I would be happy to chat more about our work and how it intersects with your ZCTA project. Feel free to contact me via DM or my Westat email.
-- Dave S
I couldn't (easily) find your Westat email. I don't know if you want to communicate that way. I don't like to post emails on public forums. You can send me an email at info@dorerfoundation.org (which is listed on the dorerfoundation.org website) with your Westat email. We can communicate that way if you like. I;m sure that you have many insights that I don't. I have a mathematics PhD, so I prefer to read papers with original research.
I was able to download the R GAT package and get it running on my Ubuntu Linux machine. It required some tweaks. It is written in R (no compiled code) and runs in R studio on Windows. The link for the source is https://ajstamm.github.io/gatpkg/docs/dev/index.html It seems to do a very nice job. It can aggregate polygons base on a population criteria as well as an additional "aggregation" variable/criteria. The current version is 1.61.0 but a new 2.0 is being worked on. The current version uses the R "sp" geo package which is being phased out in favor of the "sf" package which does similar things. It runs via a GUI interface that uses the choose.files() R function which only exists on Windows machines.

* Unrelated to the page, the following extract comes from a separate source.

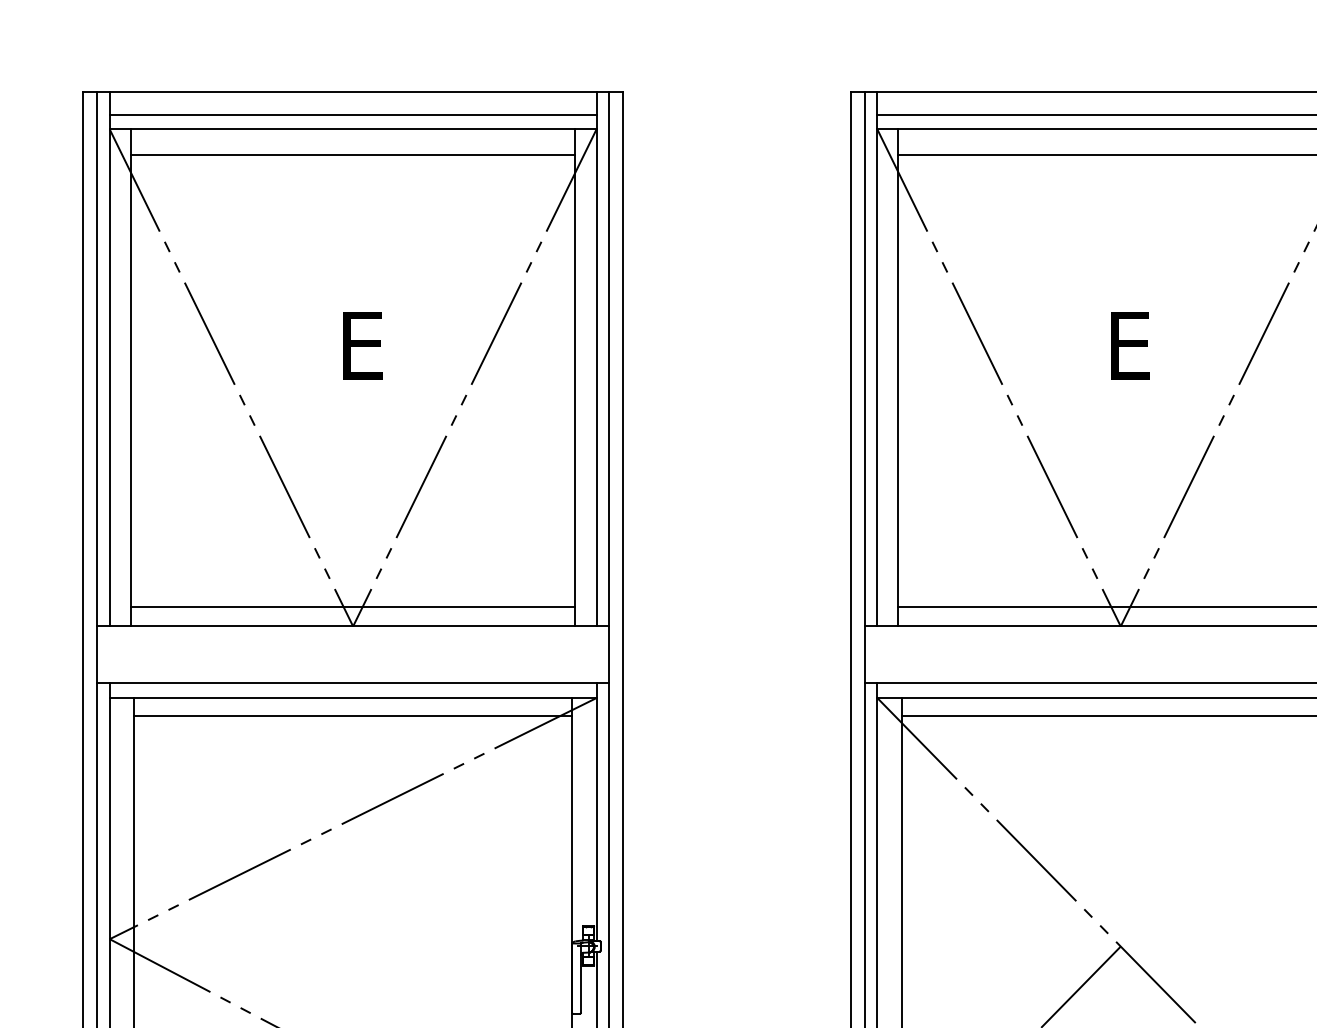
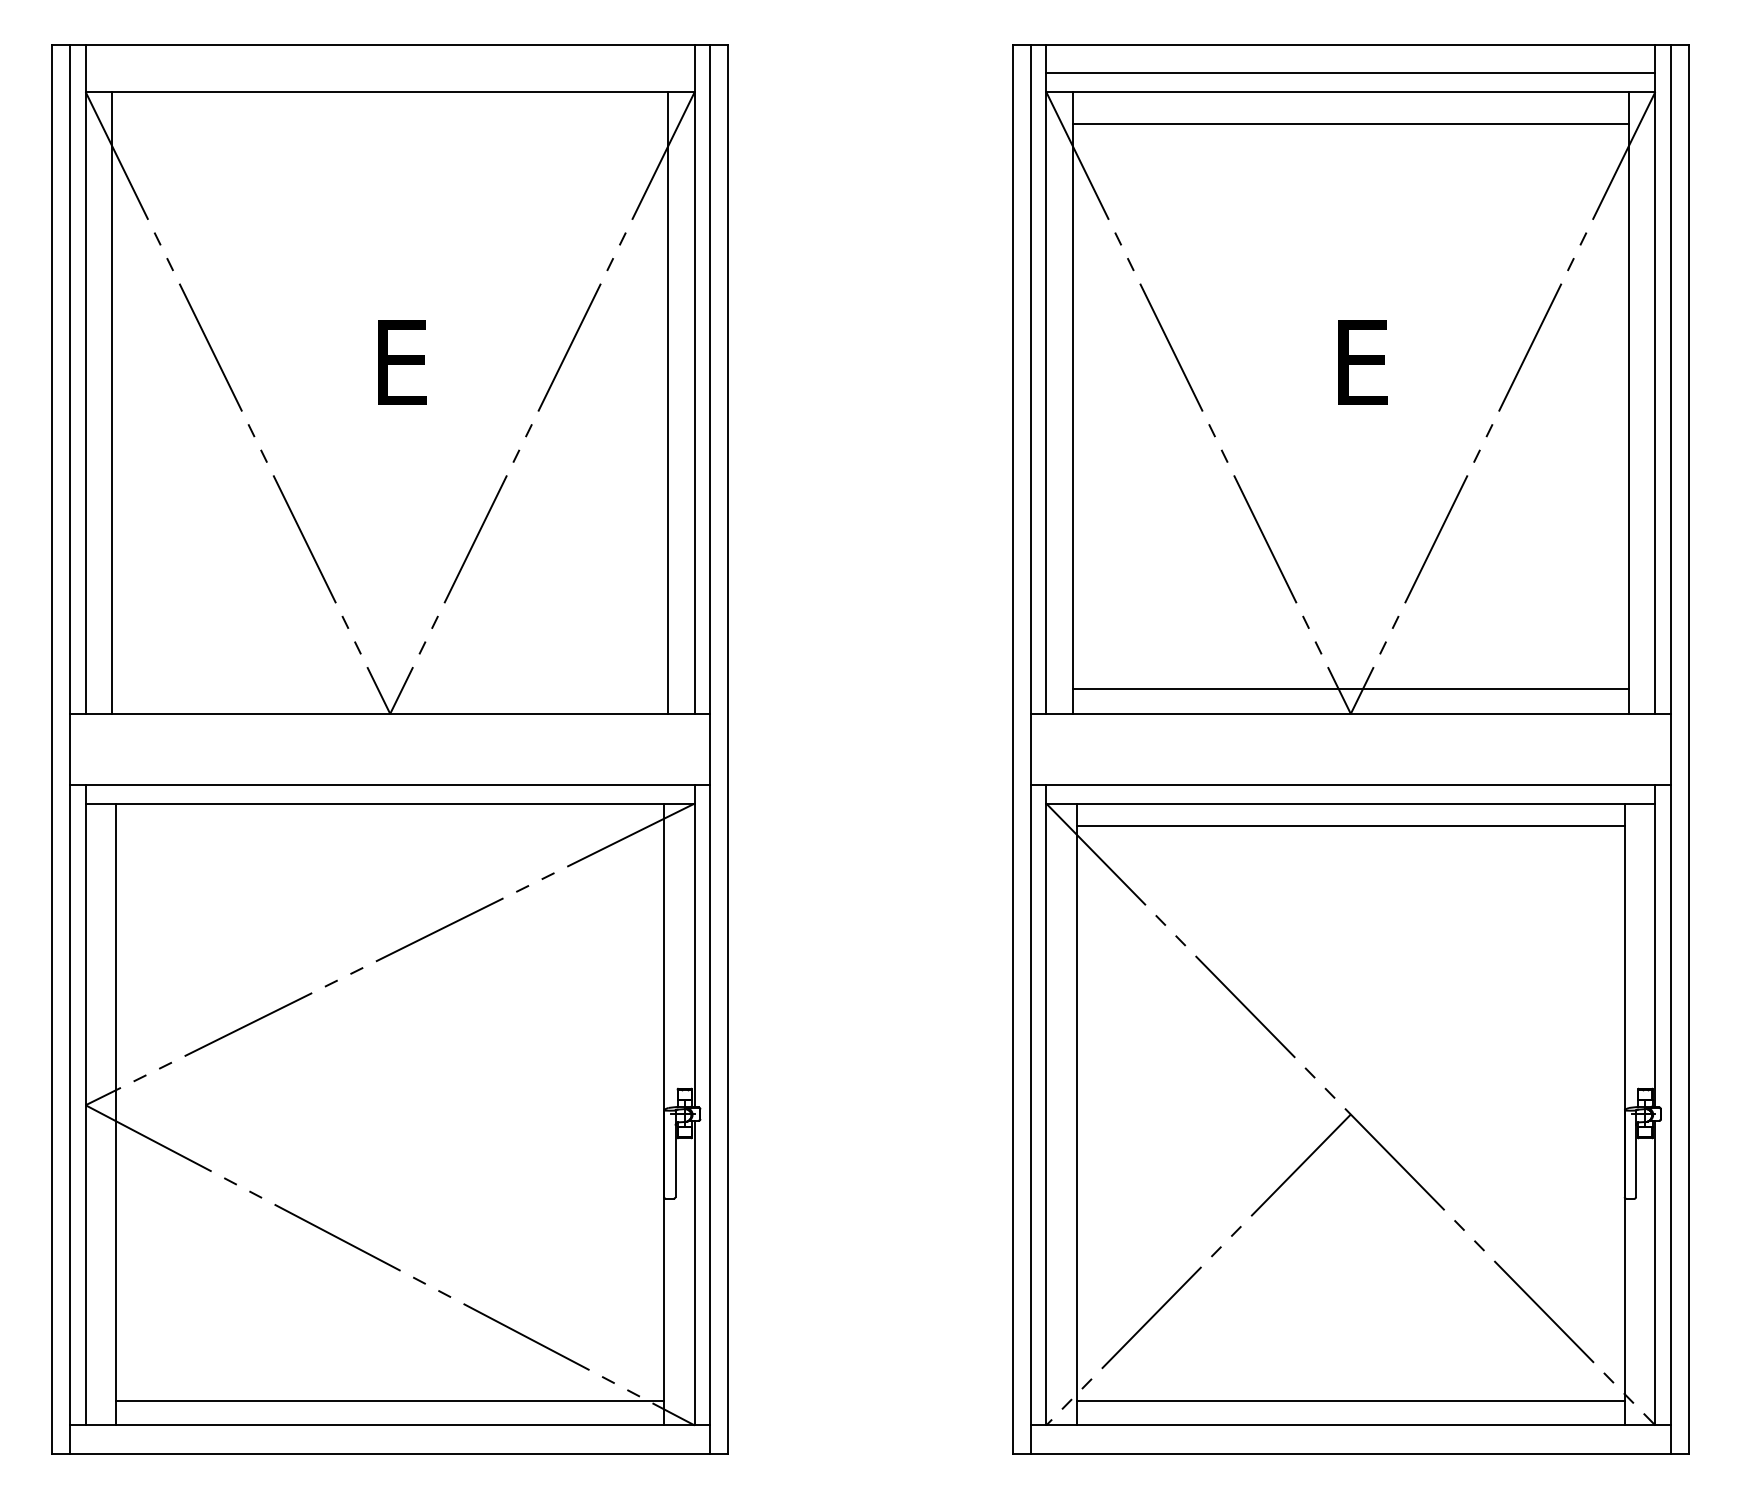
line: (352, 114) -> (389, 73), removed
line: (353, 155) -> (390, 124), removed
line: (353, 606) -> (390, 689), removed
line: (353, 716) -> (390, 826), removed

I have a simple R function that serves as a work around on Ubuntu Linux. There is one additional modification that is an edit to the package NAMESPACE file. You have to delete a line that references choose.files. The workaround code is one line and requires the tcltk2 R add on package. The program input consists of a shape file with the polygons. the aggregation variables and a unique polygon identifier, the ZCTA in my case. The input parameters are entered via the GUI. It produces pdf output and a nice log file that serves as documentation for your computer run. Almost as good as sliced bread,wheat toast or a burger with fries!